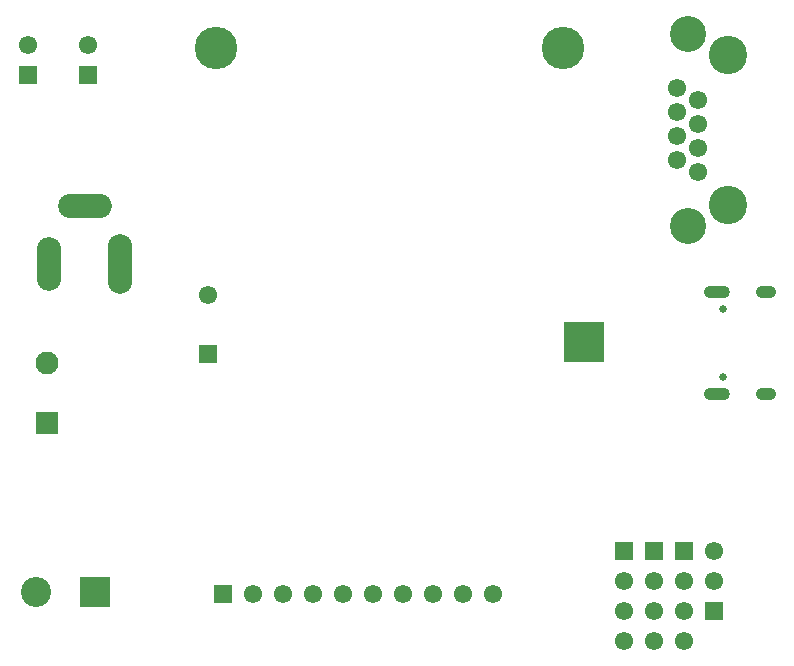
<source format=gbr>
G04 DipTrace 3.3.1.3*
G04 BottomMask.gbr*
%MOIN*%
G04 #@! TF.FileFunction,Soldermask,Bot*
G04 #@! TF.Part,Single*
%AMOUTLINE1*
4,1,4,
0.050213,-0.050213,
-0.050213,-0.050213,
-0.050213,0.050213,
0.050213,0.050213,
0.050213,-0.050213,
0*%
%AMOUTLINE10*
4,1,16,
-0.011924,0.020685,
-0.020797,0.01866,
-0.028003,0.012913,
-0.032003,0.004609,
-0.032003,-0.004609,
-0.028003,-0.012913,
-0.020797,-0.01866,
-0.011924,-0.020685,
0.011924,-0.020685,
0.020797,-0.01866,
0.028003,-0.012913,
0.032003,-0.004609,
0.032003,0.004609,
0.028003,0.012913,
0.020797,0.01866,
0.011924,0.020685,
-0.011924,0.020685,
0*%
%AMOUTLINE13*
4,1,16,
-0.021766,0.020685,
-0.03064,0.01866,
-0.037846,0.012913,
-0.041845,0.004609,
-0.041845,-0.004609,
-0.037846,-0.012913,
-0.03064,-0.01866,
-0.021766,-0.020685,
0.021766,-0.020685,
0.03064,-0.01866,
0.037846,-0.012913,
0.041845,-0.004609,
0.041845,0.004609,
0.037846,0.012913,
0.03064,0.01866,
0.021766,0.020685,
-0.021766,0.020685,
0*%
%ADD59C,0.025591*%
%ADD60C,0.127953*%
%ADD61C,0.14173*%
%ADD91C,0.12011*%
%ADD93C,0.100425*%
%ADD95O,0.179165X0.08074*%
%ADD97O,0.08074X0.179165*%
%ADD99O,0.08074X0.19885*%
%ADD107C,0.076803*%
%ADD109R,0.076803X0.076803*%
%ADD115C,0.061055*%
%ADD117R,0.061055X0.061055*%
%ADD131OUTLINE1*%
%ADD140OUTLINE10*%
%ADD143OUTLINE13*%
%FSLAX26Y26*%
G04*
G70*
G90*
G75*
G01*
G04 BotMask*
%LPD*%
D117*
X762500Y1156249D3*
D115*
Y1353100D3*
D109*
X225000Y925000D3*
D107*
Y1125000D3*
D99*
X468749Y1456251D3*
D97*
X232529D3*
D95*
X350639Y1649164D3*
D131*
X386425Y362000D3*
D93*
X189575D3*
D140*
X2622749Y1364079D3*
D143*
X2458182Y1023921D3*
Y1364079D3*
D140*
X2622749Y1023921D3*
D59*
X2479049Y1080220D3*
Y1307780D3*
D117*
X162500Y2087500D3*
D115*
Y2187500D3*
D117*
X2450000Y300000D3*
D115*
Y400000D3*
Y500000D3*
X2397000Y1762449D3*
X2326921Y1802606D3*
X2397000Y1842764D3*
X2326921Y1882921D3*
X2397000Y1923079D3*
X2326921Y1963236D3*
X2397000Y2003394D3*
X2326921Y2043551D3*
D91*
X2361961Y2222882D3*
Y1583118D3*
D60*
X2497000Y2153000D3*
Y1653000D3*
D117*
X2150000Y500000D3*
D115*
Y400000D3*
Y300000D3*
Y200000D3*
D117*
X2350000Y500000D3*
D115*
Y400000D3*
Y300000D3*
Y200000D3*
D117*
X812000Y356000D3*
D115*
X912000D3*
X1012000D3*
X1112000D3*
X1212000D3*
X1312000D3*
X1412000D3*
X1512000D3*
X1612000D3*
X1712000D3*
D117*
X2250000Y500000D3*
D115*
Y400000D3*
Y300000D3*
Y200000D3*
D117*
X362500Y2087500D3*
D115*
Y2187500D3*
D61*
X787500Y2175000D3*
X1945000D3*
G36*
X1950000Y1262500D2*
X2081249D1*
Y1131249D1*
X1950000D1*
Y1262500D1*
G37*
M02*

</source>
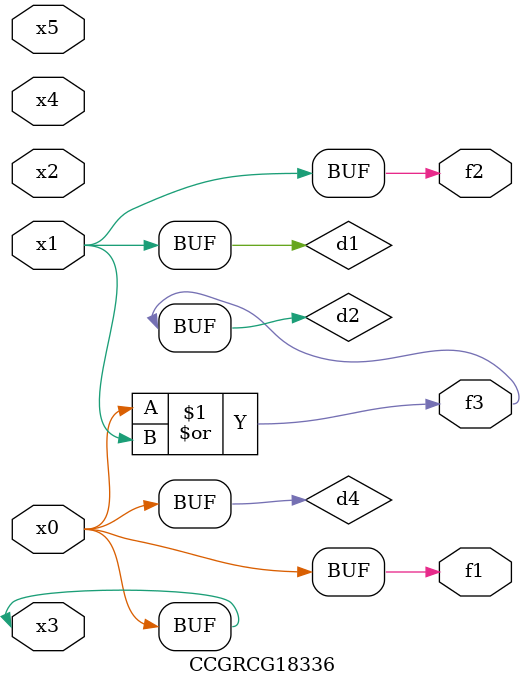
<source format=v>
module CCGRCG18336(
	input x0, x1, x2, x3, x4, x5,
	output f1, f2, f3
);

	wire d1, d2, d3, d4;

	and (d1, x1);
	or (d2, x0, x1);
	nand (d3, x0, x5);
	buf (d4, x0, x3);
	assign f1 = d4;
	assign f2 = d1;
	assign f3 = d2;
endmodule

</source>
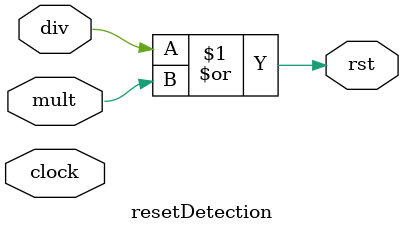
<source format=v>
module resetDetection(
    output rst,
    input div, mult, clock);

    assign rst = div | mult;

endmodule

</source>
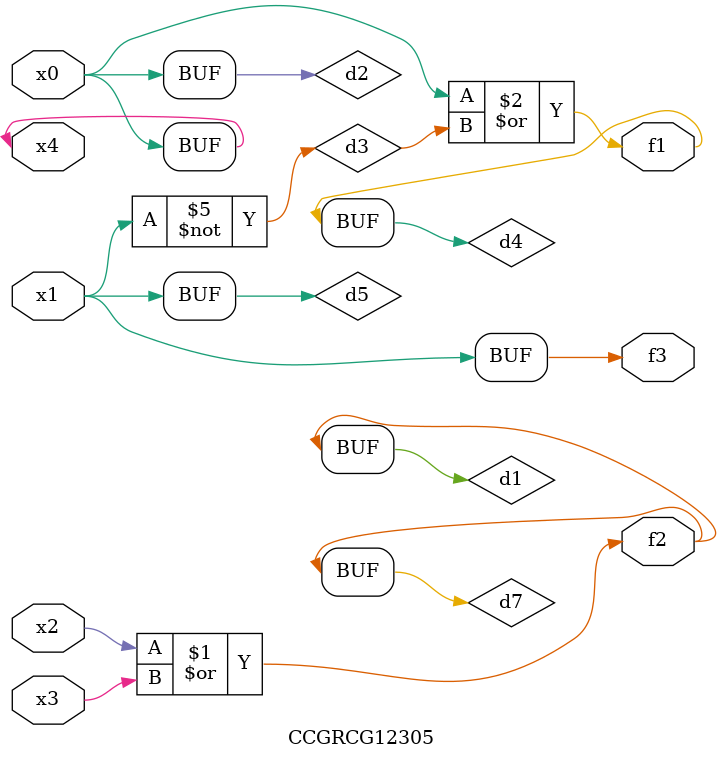
<source format=v>
module CCGRCG12305(
	input x0, x1, x2, x3, x4,
	output f1, f2, f3
);

	wire d1, d2, d3, d4, d5, d6, d7;

	or (d1, x2, x3);
	buf (d2, x0, x4);
	not (d3, x1);
	or (d4, d2, d3);
	not (d5, d3);
	nand (d6, d1, d3);
	or (d7, d1);
	assign f1 = d4;
	assign f2 = d7;
	assign f3 = d5;
endmodule

</source>
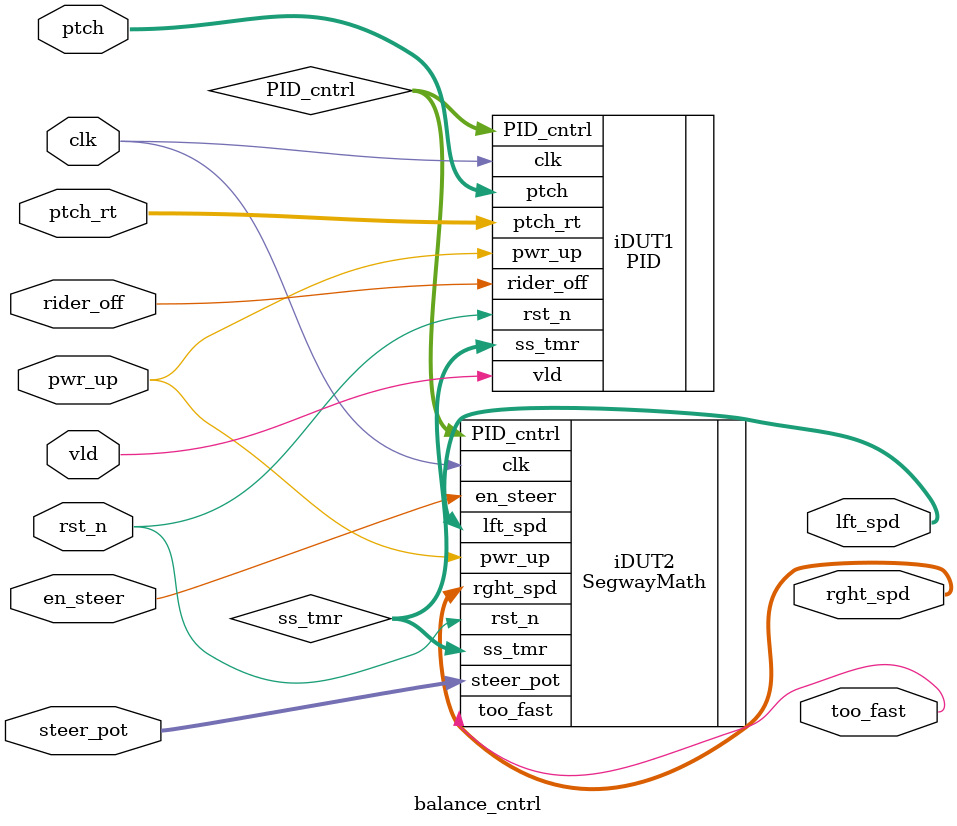
<source format=sv>
module balance_cntrl(clk, rst_n, vld, ptch, ptch_rt, pwr_up, rider_off, steer_pot, en_steer, lft_spd, rght_spd, too_fast);

input clk, rst_n, vld, rider_off;
input en_steer;
input signed [15:0] ptch, ptch_rt;
input [11:0] steer_pot;

input pwr_up; 
output reg too_fast;
output reg signed [11:0] lft_spd, rght_spd;

logic signed [11:0] PID_cntrl, steer_pot, steer_pot_scaled;
logic  [7:0]  ss_tmr;

//logic signed [12:0] left_shaped, rght_shaped;
//logic signed [12:0] lft_torque, rght_torque;
parameter fast_sim =1;
//logic [7:0]ss_timer;

PID iDUT1(.clk(clk), .rst_n(rst_n), .ptch(ptch), .ptch_rt(ptch_rt), .pwr_up(pwr_up), .vld(vld), .rider_off(rider_off), .PID_cntrl(PID_cntrl), .ss_tmr(ss_tmr));

//assign ss_tmr = ss_timer;

SegwayMath iDUT2(.PID_cntrl(PID_cntrl), .ss_tmr(ss_tmr), .steer_pot(steer_pot), .en_steer(en_steer), .pwr_up(pwr_up), .lft_spd(lft_spd), .rght_spd(rght_spd), .too_fast(too_fast), .clk(clk), .rst_n(rst_n));

endmodule

</source>
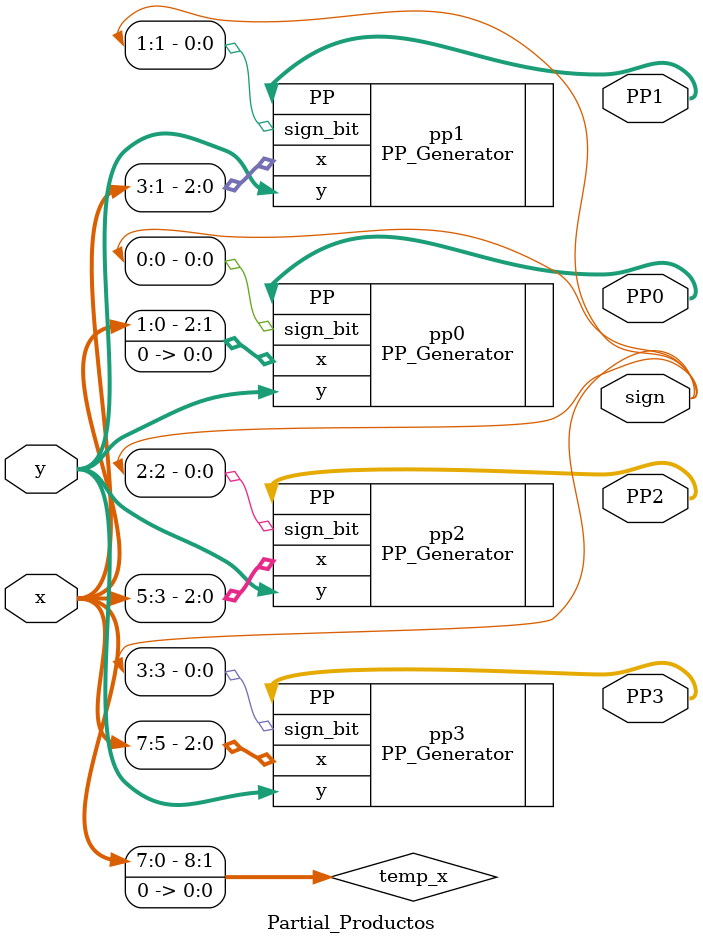
<source format=v>

module Partial_Productos(
    input wire [7:0]x,
    input wire [7:0]y,
    output wire [8:0]PP0,    // 8/2 = 4 PP will be generated
    output wire [8:0]PP1,
    output wire [8:0]PP2,
    output wire [8:0]PP3,
    output wire [3:0] sign
);

    wire[8:0] temp_x;

    assign temp_x = {x,1'b0};

    // Generate all partial products
    PP_Generator pp0(
        .x(temp_x[2:0]),
        .y(y),
        .PP(PP0[8:0]),
        .sign_bit(sign[0])
    );

    PP_Generator pp1(
        .x(temp_x[4:2]),
        .y(y),
        .PP(PP1[8:0]),
        .sign_bit(sign[1])
    );

    PP_Generator pp2(
        .x(temp_x[6:4]),
        .y(y),
        .PP(PP2[8:0]),
        .sign_bit(sign[2])
    );

    PP_Generator pp3(
        .x(temp_x[8:6]),
        .y(y),
        .PP(PP3[8:0]),
        .sign_bit(sign[3])
    );

endmodule 
</source>
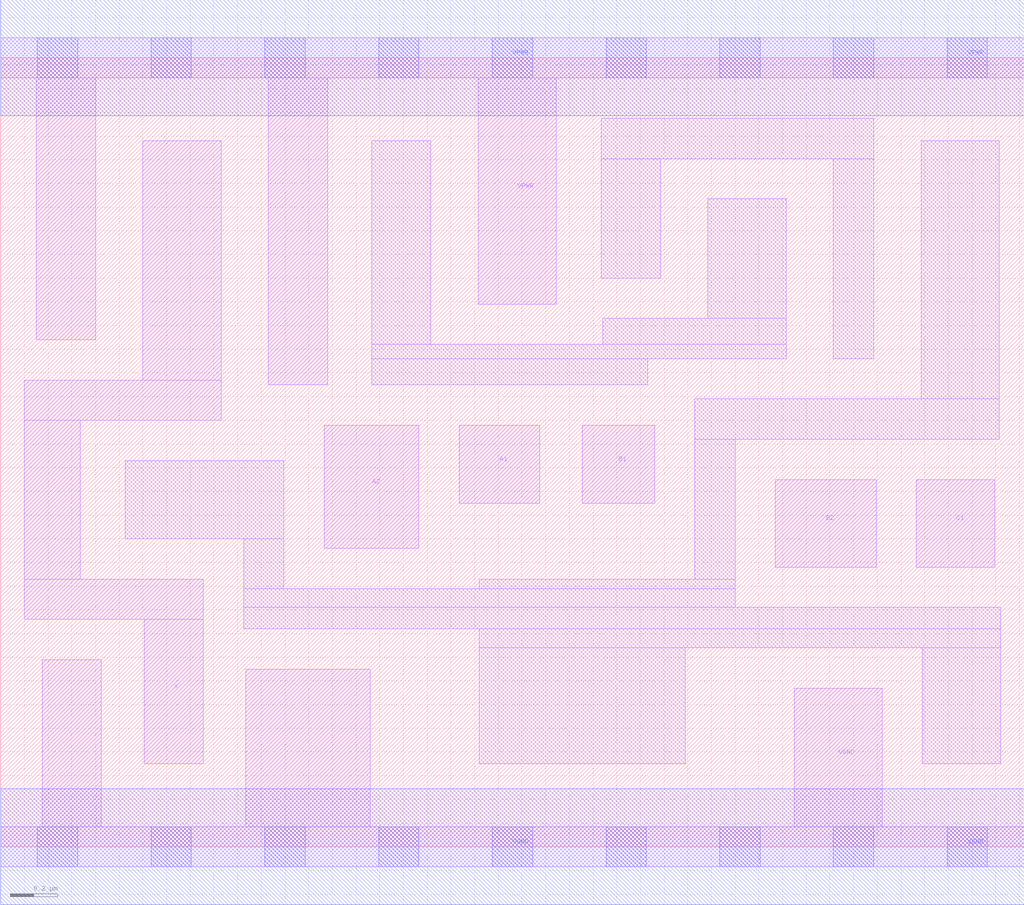
<source format=lef>
# Copyright 2020 The SkyWater PDK Authors
#
# Licensed under the Apache License, Version 2.0 (the "License");
# you may not use this file except in compliance with the License.
# You may obtain a copy of the License at
#
#     https://www.apache.org/licenses/LICENSE-2.0
#
# Unless required by applicable law or agreed to in writing, software
# distributed under the License is distributed on an "AS IS" BASIS,
# WITHOUT WARRANTIES OR CONDITIONS OF ANY KIND, either express or implied.
# See the License for the specific language governing permissions and
# limitations under the License.
#
# SPDX-License-Identifier: Apache-2.0

VERSION 5.7 ;
  NAMESCASESENSITIVE ON ;
  NOWIREEXTENSIONATPIN ON ;
  DIVIDERCHAR "/" ;
  BUSBITCHARS "[]" ;
UNITS
  DATABASE MICRONS 200 ;
END UNITS
MACRO sky130_fd_sc_ms__a221o_2
  CLASS CORE ;
  SOURCE USER ;
  FOREIGN sky130_fd_sc_ms__a221o_2 ;
  ORIGIN  0.000000  0.000000 ;
  SIZE  4.320000 BY  3.330000 ;
  SYMMETRY X Y ;
  SITE unit ;
  PIN A1
    ANTENNAGATEAREA  0.291000 ;
    DIRECTION INPUT ;
    USE SIGNAL ;
    PORT
      LAYER li1 ;
        RECT 1.935000 1.450000 2.275000 1.780000 ;
    END
  END A1
  PIN A2
    ANTENNAGATEAREA  0.291000 ;
    DIRECTION INPUT ;
    USE SIGNAL ;
    PORT
      LAYER li1 ;
        RECT 1.365000 1.260000 1.765000 1.780000 ;
    END
  END A2
  PIN B1
    ANTENNAGATEAREA  0.291000 ;
    DIRECTION INPUT ;
    USE SIGNAL ;
    PORT
      LAYER li1 ;
        RECT 2.455000 1.450000 2.760000 1.780000 ;
    END
  END B1
  PIN B2
    ANTENNAGATEAREA  0.291000 ;
    DIRECTION INPUT ;
    USE SIGNAL ;
    PORT
      LAYER li1 ;
        RECT 3.270000 1.180000 3.695000 1.550000 ;
    END
  END B2
  PIN C1
    ANTENNAGATEAREA  0.291000 ;
    DIRECTION INPUT ;
    USE SIGNAL ;
    PORT
      LAYER li1 ;
        RECT 3.865000 1.180000 4.195000 1.550000 ;
    END
  END C1
  PIN X
    ANTENNADIFFAREA  0.509600 ;
    DIRECTION OUTPUT ;
    USE SIGNAL ;
    PORT
      LAYER li1 ;
        RECT 0.100000 0.960000 0.855000 1.130000 ;
        RECT 0.100000 1.130000 0.335000 1.800000 ;
        RECT 0.100000 1.800000 0.930000 1.970000 ;
        RECT 0.600000 1.970000 0.930000 2.980000 ;
        RECT 0.605000 0.350000 0.855000 0.960000 ;
    END
  END X
  PIN VGND
    DIRECTION INOUT ;
    USE GROUND ;
    PORT
      LAYER li1 ;
        RECT 0.000000 -0.085000 4.320000 0.085000 ;
        RECT 0.175000  0.085000 0.425000 0.790000 ;
        RECT 1.035000  0.085000 1.560000 0.750000 ;
        RECT 3.350000  0.085000 3.720000 0.670000 ;
      LAYER mcon ;
        RECT 0.155000 -0.085000 0.325000 0.085000 ;
        RECT 0.635000 -0.085000 0.805000 0.085000 ;
        RECT 1.115000 -0.085000 1.285000 0.085000 ;
        RECT 1.595000 -0.085000 1.765000 0.085000 ;
        RECT 2.075000 -0.085000 2.245000 0.085000 ;
        RECT 2.555000 -0.085000 2.725000 0.085000 ;
        RECT 3.035000 -0.085000 3.205000 0.085000 ;
        RECT 3.515000 -0.085000 3.685000 0.085000 ;
        RECT 3.995000 -0.085000 4.165000 0.085000 ;
      LAYER met1 ;
        RECT 0.000000 -0.245000 4.320000 0.245000 ;
    END
  END VGND
  PIN VPWR
    DIRECTION INOUT ;
    USE POWER ;
    PORT
      LAYER li1 ;
        RECT 0.000000 3.245000 4.320000 3.415000 ;
        RECT 0.150000 2.140000 0.400000 3.245000 ;
        RECT 1.130000 1.950000 1.380000 3.245000 ;
        RECT 2.015000 2.290000 2.345000 3.245000 ;
      LAYER mcon ;
        RECT 0.155000 3.245000 0.325000 3.415000 ;
        RECT 0.635000 3.245000 0.805000 3.415000 ;
        RECT 1.115000 3.245000 1.285000 3.415000 ;
        RECT 1.595000 3.245000 1.765000 3.415000 ;
        RECT 2.075000 3.245000 2.245000 3.415000 ;
        RECT 2.555000 3.245000 2.725000 3.415000 ;
        RECT 3.035000 3.245000 3.205000 3.415000 ;
        RECT 3.515000 3.245000 3.685000 3.415000 ;
        RECT 3.995000 3.245000 4.165000 3.415000 ;
      LAYER met1 ;
        RECT 0.000000 3.085000 4.320000 3.575000 ;
    END
  END VPWR
  OBS
    LAYER li1 ;
      RECT 0.525000 1.300000 1.195000 1.630000 ;
      RECT 1.025000 0.920000 4.220000 1.010000 ;
      RECT 1.025000 1.010000 3.100000 1.090000 ;
      RECT 1.025000 1.090000 1.195000 1.300000 ;
      RECT 1.565000 1.950000 2.730000 2.060000 ;
      RECT 1.565000 2.060000 3.315000 2.120000 ;
      RECT 1.565000 2.120000 1.815000 2.980000 ;
      RECT 2.020000 0.350000 2.890000 0.840000 ;
      RECT 2.020000 0.840000 4.220000 0.920000 ;
      RECT 2.020000 1.090000 3.100000 1.130000 ;
      RECT 2.535000 2.400000 2.785000 2.905000 ;
      RECT 2.535000 2.905000 3.685000 3.075000 ;
      RECT 2.540000 2.120000 3.315000 2.230000 ;
      RECT 2.930000 1.130000 3.100000 1.720000 ;
      RECT 2.930000 1.720000 4.215000 1.890000 ;
      RECT 2.985000 2.230000 3.315000 2.735000 ;
      RECT 3.515000 2.060000 3.685000 2.905000 ;
      RECT 3.885000 1.890000 4.215000 2.980000 ;
      RECT 3.890000 0.350000 4.220000 0.840000 ;
  END
END sky130_fd_sc_ms__a221o_2

</source>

# To do:
Skip every picture and return the lines above from the top through the one that contains "X2397000Y2003394D3*".

# Exercise output:
<source format=gbr>
G04 DipTrace 3.3.1.3*
G04 BottomMask.gbr*
%MOIN*%
G04 #@! TF.FileFunction,Soldermask,Bot*
G04 #@! TF.Part,Single*
%AMOUTLINE1*
4,1,4,
0.050213,-0.050213,
-0.050213,-0.050213,
-0.050213,0.050213,
0.050213,0.050213,
0.050213,-0.050213,
0*%
%AMOUTLINE10*
4,1,16,
-0.011924,0.020685,
-0.020797,0.01866,
-0.028003,0.012913,
-0.032003,0.004609,
-0.032003,-0.004609,
-0.028003,-0.012913,
-0.020797,-0.01866,
-0.011924,-0.020685,
0.011924,-0.020685,
0.020797,-0.01866,
0.028003,-0.012913,
0.032003,-0.004609,
0.032003,0.004609,
0.028003,0.012913,
0.020797,0.01866,
0.011924,0.020685,
-0.011924,0.020685,
0*%
%AMOUTLINE13*
4,1,16,
-0.021766,0.020685,
-0.03064,0.01866,
-0.037846,0.012913,
-0.041845,0.004609,
-0.041845,-0.004609,
-0.037846,-0.012913,
-0.03064,-0.01866,
-0.021766,-0.020685,
0.021766,-0.020685,
0.03064,-0.01866,
0.037846,-0.012913,
0.041845,-0.004609,
0.041845,0.004609,
0.037846,0.012913,
0.03064,0.01866,
0.021766,0.020685,
-0.021766,0.020685,
0*%
%ADD59C,0.025591*%
%ADD60C,0.127953*%
%ADD61C,0.14173*%
%ADD91C,0.12011*%
%ADD93C,0.100425*%
%ADD95O,0.179165X0.08074*%
%ADD97O,0.08074X0.179165*%
%ADD99O,0.08074X0.19885*%
%ADD107C,0.076803*%
%ADD109R,0.076803X0.076803*%
%ADD115C,0.061055*%
%ADD117R,0.061055X0.061055*%
%ADD131OUTLINE1*%
%ADD140OUTLINE10*%
%ADD143OUTLINE13*%
%FSLAX26Y26*%
G04*
G70*
G90*
G75*
G01*
G04 BotMask*
%LPD*%
D117*
X762500Y1156249D3*
D115*
Y1353100D3*
D109*
X225000Y925000D3*
D107*
Y1125000D3*
D99*
X468749Y1456251D3*
D97*
X232529D3*
D95*
X350639Y1649164D3*
D131*
X386425Y362000D3*
D93*
X189575D3*
D140*
X2622749Y1364079D3*
D143*
X2458182Y1023921D3*
Y1364079D3*
D140*
X2622749Y1023921D3*
D59*
X2479049Y1080220D3*
Y1307780D3*
D117*
X162500Y2087500D3*
D115*
Y2187500D3*
D117*
X2450000Y300000D3*
D115*
Y400000D3*
Y500000D3*
X2397000Y1762449D3*
X2326921Y1802606D3*
X2397000Y1842764D3*
X2326921Y1882921D3*
X2397000Y1923079D3*
X2326921Y1963236D3*
X2397000Y2003394D3*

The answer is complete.